Erkundet darum einfach die ganze verdammte Gegend, liebe Ladys, probiert euch aus, merkt euch, wo es euch am besten gefällt. Und dann sagt es eurem Gegenüber. Sagt es von mir aus Danilo.
Ich wünsche euch von Herzen unzählige Orgasmen. Und wenn es damit auch nach aller Selbstbefriedigung nicht klappen sollte, schliesslich muss der Orgasmus auch überhaupt nicht Ziel von Intimität sein, dann wünsch ich euch einfach ein erfülltes, selbstbestimmtes Körperleben. Eins, in dem ihr sagen könnt, was ihr wollt. Und was ihr nicht wollt. Wann ihr es wollt – und wann ihr es nicht wollt.
Ich wünsche euch, dass eure Lust nicht von zwei Stoffwürfeln bestimmt wird, sondern allein von eurer, irgendwann nicht mehr korrumpierbaren Vorstellungskraft.

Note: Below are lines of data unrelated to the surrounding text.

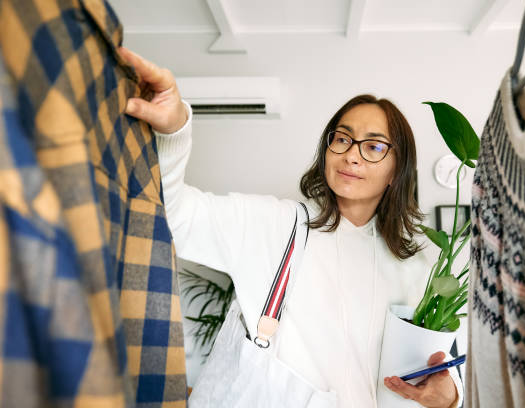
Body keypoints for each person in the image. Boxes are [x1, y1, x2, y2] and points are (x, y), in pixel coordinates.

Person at [118, 46, 462, 408]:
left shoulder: (419, 264)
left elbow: (443, 365)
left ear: (396, 171)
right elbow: (176, 216)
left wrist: (452, 394)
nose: (351, 154)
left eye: (373, 146)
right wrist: (175, 132)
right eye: (342, 138)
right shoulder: (276, 225)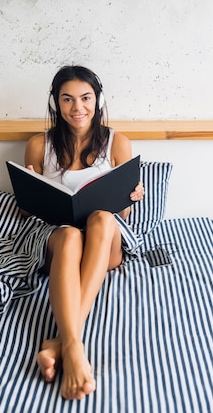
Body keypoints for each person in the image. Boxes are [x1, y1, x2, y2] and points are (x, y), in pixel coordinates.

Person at [24, 65, 144, 400]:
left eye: (85, 98)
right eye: (68, 99)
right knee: (69, 235)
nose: (78, 107)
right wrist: (31, 187)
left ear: (98, 99)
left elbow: (123, 213)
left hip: (105, 244)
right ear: (56, 103)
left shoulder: (117, 142)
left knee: (103, 220)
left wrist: (131, 196)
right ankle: (68, 346)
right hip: (59, 240)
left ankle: (66, 343)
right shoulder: (38, 145)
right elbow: (25, 212)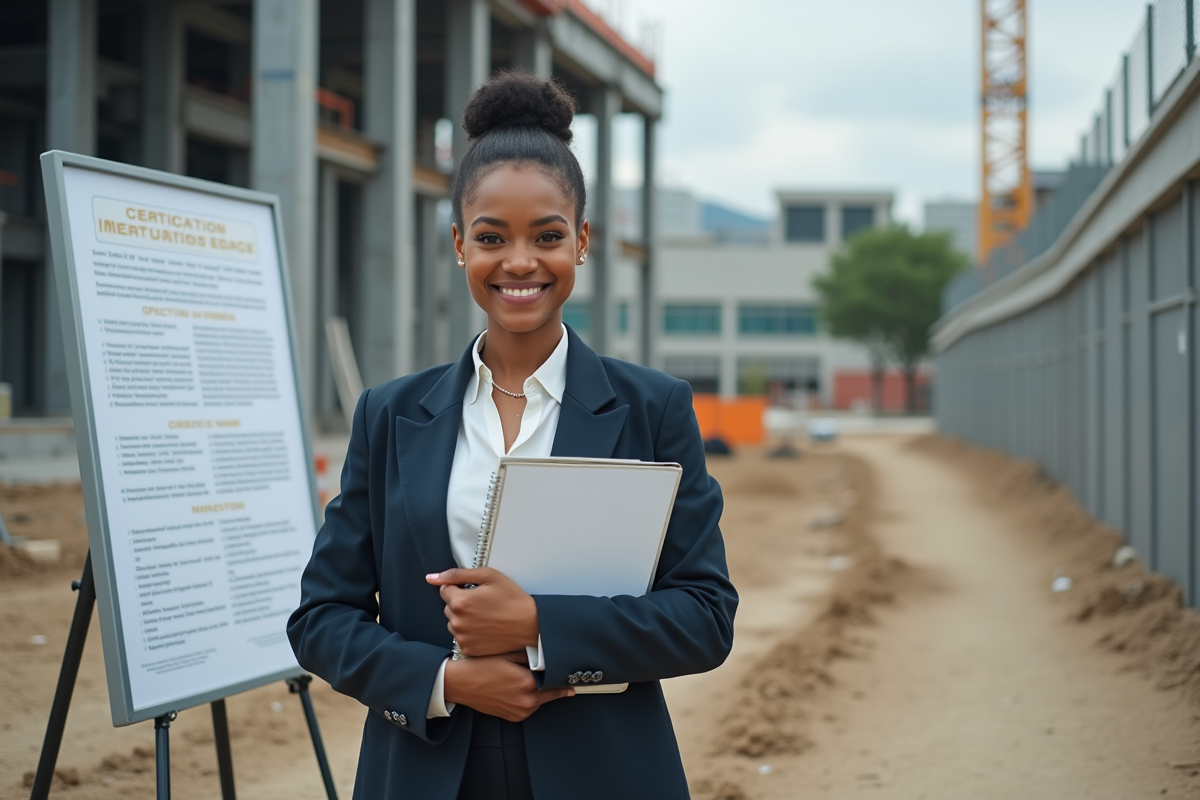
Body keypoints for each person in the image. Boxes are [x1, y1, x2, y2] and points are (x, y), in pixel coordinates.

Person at [287, 71, 737, 800]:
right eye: (492, 237)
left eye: (548, 236)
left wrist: (537, 625)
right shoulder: (388, 416)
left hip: (602, 770)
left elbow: (705, 617)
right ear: (460, 244)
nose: (520, 262)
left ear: (583, 242)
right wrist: (445, 681)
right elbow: (321, 619)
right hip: (425, 770)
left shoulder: (653, 409)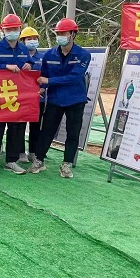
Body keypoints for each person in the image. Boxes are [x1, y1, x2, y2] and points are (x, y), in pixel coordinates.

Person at [30, 18, 90, 178]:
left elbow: (75, 77)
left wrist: (49, 81)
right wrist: (41, 88)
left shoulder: (83, 55)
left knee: (73, 133)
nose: (60, 36)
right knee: (47, 131)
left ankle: (66, 164)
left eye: (64, 33)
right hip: (55, 99)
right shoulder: (49, 54)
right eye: (58, 33)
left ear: (73, 34)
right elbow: (43, 75)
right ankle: (39, 160)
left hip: (75, 100)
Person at [0, 13, 33, 176]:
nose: (12, 32)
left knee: (16, 129)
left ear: (20, 29)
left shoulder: (24, 49)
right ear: (2, 30)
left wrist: (29, 65)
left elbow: (30, 64)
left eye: (15, 29)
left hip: (17, 96)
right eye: (8, 29)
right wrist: (5, 66)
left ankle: (11, 161)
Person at [20, 26, 43, 163]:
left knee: (36, 126)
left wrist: (43, 88)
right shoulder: (19, 56)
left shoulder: (43, 57)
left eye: (34, 38)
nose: (32, 41)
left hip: (39, 98)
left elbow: (48, 74)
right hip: (21, 98)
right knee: (20, 126)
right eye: (29, 39)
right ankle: (21, 152)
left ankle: (33, 151)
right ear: (23, 41)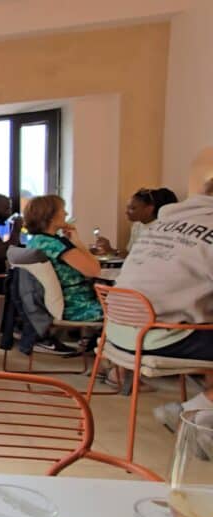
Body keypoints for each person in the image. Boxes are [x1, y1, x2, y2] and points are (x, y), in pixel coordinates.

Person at [109, 149, 213, 431]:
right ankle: (193, 412)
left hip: (115, 331)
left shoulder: (163, 225)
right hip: (155, 335)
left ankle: (204, 422)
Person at [23, 195, 103, 322]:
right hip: (78, 306)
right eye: (62, 210)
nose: (66, 213)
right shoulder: (55, 245)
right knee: (133, 309)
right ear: (50, 216)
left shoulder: (35, 242)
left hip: (52, 305)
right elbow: (94, 270)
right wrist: (77, 242)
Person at [93, 187, 179, 255]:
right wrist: (109, 250)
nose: (126, 212)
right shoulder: (137, 226)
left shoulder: (162, 229)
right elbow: (130, 254)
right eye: (128, 207)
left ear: (149, 209)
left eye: (132, 208)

Und damit will ich mich von euch verabschieden. Es war sehr oft sehr schön mit euch allen. Neun Jahre lang hab ich euch zugeschaut beim Twerken, beim Saufen, beim Heulen, Knutschen und Fummeln, jetzt ist genug.
Für all diejenigen, die ich mit der heutigen Berichterstattung enttäuscht habe: Es tut mir leid. Ich hab die Folge nicht zu Ende schauen können. Cocos Bekenntnis hat mir das Genick gebrochen. Ich kann nichts Lustiges mehr an diesem Format finden. Mir ist das Lachen vergangen, die ethnologische Beobachtungslust, die fiesen Kommentare, alles.
Es wird Zeit für mich, dem «Bachelor» Adieu zu sagen. Ich danke euch allen fürs Lesen und Beteiligen, fürs Mitfiebern und Mitlachen, aber auch für die Anerkennung der tragischen Komponente, die solche Reality-Shows nun einmal mit sich bringen – und von der ich kein Teil mehr sein will.